4.6 KiB
Component: Inference Pipeline
Overview
Purpose: Orchestrates the full inference lifecycle — engine initialization with fallback strategy, media preprocessing (images + video), batched inference execution, postprocessing with detection filtering, and result delivery via callbacks.
Pattern: Façade + Pipeline — Inference class is the single entry point that coordinates engine selection, preprocessing, inference, and postprocessing stages.
Upstream: Domain (data models, config, status), Inference Engines (OnnxEngine/TensorRTEngine), External Client (LoaderHttpClient).
Downstream: API (creates Inference, calls run_detect and detect_single_image).
Modules
| Module | Role |
|---|---|
inference |
Core orchestrator: engine lifecycle, preprocessing, postprocessing, image/video processing |
loader_http_client |
HTTP client for model download/upload from Loader service |
Internal Interfaces
Inference
cdef class Inference:
__init__(loader_client)
cpdef run_detect(dict config_dict, annotation_callback, status_callback=None)

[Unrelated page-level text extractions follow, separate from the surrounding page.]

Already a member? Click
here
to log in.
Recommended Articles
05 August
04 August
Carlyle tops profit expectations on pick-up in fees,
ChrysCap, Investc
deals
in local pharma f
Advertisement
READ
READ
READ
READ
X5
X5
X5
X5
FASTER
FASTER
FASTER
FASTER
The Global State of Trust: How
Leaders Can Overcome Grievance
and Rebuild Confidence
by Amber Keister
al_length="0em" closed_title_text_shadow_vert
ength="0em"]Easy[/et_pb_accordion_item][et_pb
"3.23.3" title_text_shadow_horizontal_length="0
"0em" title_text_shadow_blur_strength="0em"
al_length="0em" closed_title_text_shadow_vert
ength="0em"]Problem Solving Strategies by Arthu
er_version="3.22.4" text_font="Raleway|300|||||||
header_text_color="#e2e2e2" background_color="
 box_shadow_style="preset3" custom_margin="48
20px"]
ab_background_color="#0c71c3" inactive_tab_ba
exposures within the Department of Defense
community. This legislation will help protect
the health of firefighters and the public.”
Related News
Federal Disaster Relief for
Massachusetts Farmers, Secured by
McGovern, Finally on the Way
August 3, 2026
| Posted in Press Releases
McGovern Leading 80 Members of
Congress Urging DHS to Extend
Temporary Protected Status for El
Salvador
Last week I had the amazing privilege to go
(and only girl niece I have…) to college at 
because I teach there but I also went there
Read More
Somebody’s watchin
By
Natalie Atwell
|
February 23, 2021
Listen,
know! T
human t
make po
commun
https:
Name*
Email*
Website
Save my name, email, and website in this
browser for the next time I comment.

cpdef list detect_single_image(bytes image_bytes, dict config_dict)
cpdef stop()
# Internal pipeline stages:
cdef init_ai()
cdef preprocess(frames) -> ndarray
cdef postprocess(output, ai_config) -> list[list[Detection]]

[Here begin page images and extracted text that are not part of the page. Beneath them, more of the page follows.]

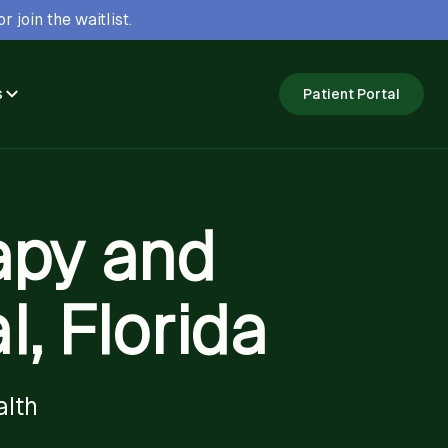
r join the waitlist.
s
Patient Portal
apy and
, Florida
alth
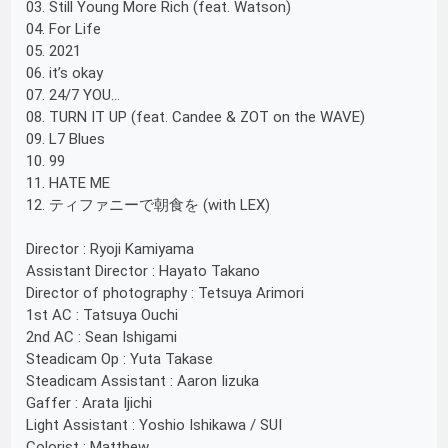
03. Still Young More Rich (feat. Watson)
04. For Life
05. 2021
06. it’s okay
07. 24/7 YOU...
08. TURN IT UP (feat. Candee & ZOT on the WAVE)
09. L7 Blues
10. 99
11. HATE ME
12. ティファニーで朝食を (with LEX)
Director : Ryoji Kamiyama
Assistant Director : Hayato Takano
Director of photography : Tetsuya Arimori
1st AC : Tatsuya Ouchi
2nd AC : Sean Ishigami
Steadicam Op : Yuta Takase
Steadicam Assistant : Aaron Iizuka
Gaffer : Arata Ijichi
Light Assistant : Yoshio Ishikawa / SUI
Colorist : Matthew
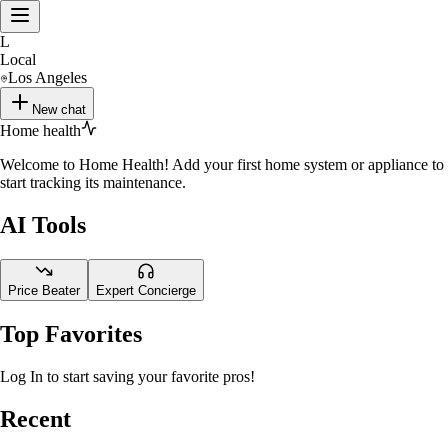
L
Local
Los Angeles
New chat
Home health
Welcome to Home Health! Add your first home system or appliance to
start tracking its maintenance.
AI Tools
Price Beater
Expert Concierge
Top Favorites
Log In to start saving your favorite pros!
Recent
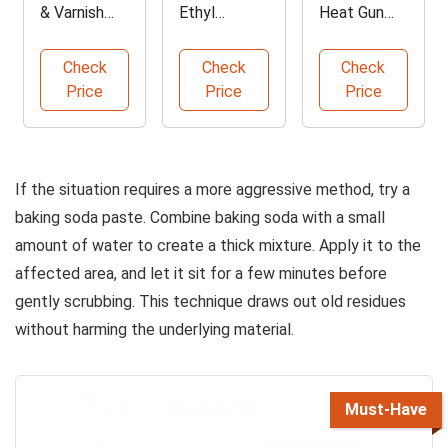
& Varnish
Ethyl
Heat Gun
Remover
Alcohol 200
with LCD
Gel
Proof
Display
Check
Check
Check
Price
Price
Price
If the situation requires a more aggressive method, try a
baking soda paste. Combine baking soda with a small
amount of water to create a thick mixture. Apply it to the
affected area, and let it sit for a few minutes before
gently scrubbing. This technique draws out old residues
without harming the underlying material.
Must-Have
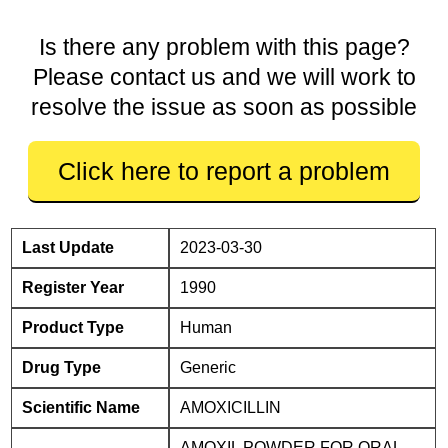
Is there any problem with this page?
Please contact us and we will work to
resolve the issue as soon as possible
Click here to report a problem
Last Update
2023-03-30
Register Year
1990
Product Type
Human
Drug Type
Generic
Scientific Name
AMOXICILLIN
AMOXIL POWDER FOR ORAL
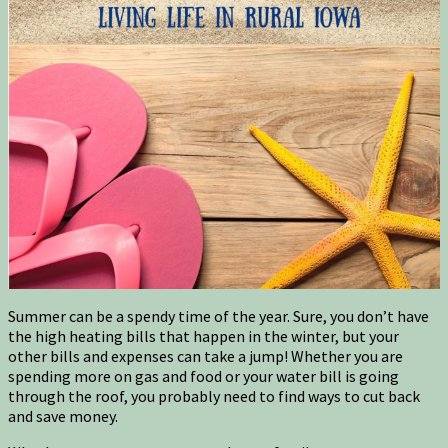
Summer can be a spendy time of the year. Sure, you don’t have
the high heating bills that happen in the winter, but your
other bills and expenses can take a jump! Whether you are
spending more on gas and food or your water bill is going
through the roof, you probably need to find ways to cut back
and save money.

cdef remove_overlapping_detections(list[Detection], float threshold) -> list[Detection]
cdef _process_images(AIRecognitionConfig, list[str] paths)
cdef _process_video(AIRecognitionConfig, str video_name)
LoaderHttpClient
class LoaderHttpClient:
load_big_small_resource(str filename, str directory) -> LoadResult
upload_big_small_resource(bytes content, str filename, str directory) -> LoadResult
External API
None — internal component, consumed by API layer.
Data Access Patterns
- Model bytes downloaded from Loader service (HTTP)
- Converted TensorRT engines uploaded back to Loader for caching
- Video frames read via OpenCV VideoCapture
- Images read via OpenCV imread
- All processing is in-memory
Implementation Details
Engine Initialization Strategy
1. Check GPU availability (pynvml, compute capability ≥ 6.1)
2. If GPU:
a. Try loading pre-built TensorRT engine from Loader
b. If fails → download ONNX model → start background conversion thread
c. Background thread: convert ONNX→TensorRT → upload to Loader → set _converted_model_bytes
d. Next init_ai() call: load from _converted_model_bytes
3. If no GPU:
a. Download ONNX model from Loader → create OnnxEngine
Preprocessing
cv2.dnn.blobFromImage: normalize 0..1, resize to model input, BGR→RGB- Batch via
np.vstack
Postprocessing
- Parse
[batch][det][x1,y1,x2,y2,conf,cls]output - Normalize coordinates to 0..1
- Convert to center-format Detection objects
- Filter by confidence threshold
- Remove overlapping detections (greedy: keep higher confidence, tie-break by lower class_id)
Large Image Tiling
- Ground Sampling Distance:
sensor_width * altitude / (focal_length * image_width) - Tile size:
METERS_IN_TILE / GSDpixels - Overlap: configurable percentage
- Tile deduplication: absolute-coordinate Detection equality across adjacent tiles
- Physical size filtering: remove detections exceeding class max_object_size_meters
Video Processing
- Frame sampling: every Nth frame
- Annotation validity heuristics: time gap, detection count increase, spatial movement, confidence improvement
- JPEG encoding of valid frames for annotation images
Callbacks
annotation_callback(annotation, percent)— called per valid annotationstatus_callback(media_name, count)— called when all detections for a media item are complete
Caveats
ThreadPoolExecutorwith max_workers=2 limits concurrent inference (set in main.py)- Background TensorRT conversion runs in a daemon thread — may be interrupted on shutdown
init_ai()called on everyrun_detect— idempotent but checks engine state each time- Video processing is sequential per video (no parallel video processing)
_tile_detectionsdict is instance-level state that persists across image calls within a singlerun_detectinvocation
Dependency Graph
graph TD
inference --> constants_inf
inference --> ai_availability_status
inference --> annotation
inference --> ai_config
inference -.-> onnx_engine
inference -.-> tensorrt_engine
inference --> loader_http_client
Logging Strategy
Extensive logging via constants_inf.log: engine init status, media processing start, GSD calculation, tile splitting, detection results, size filtering decisions.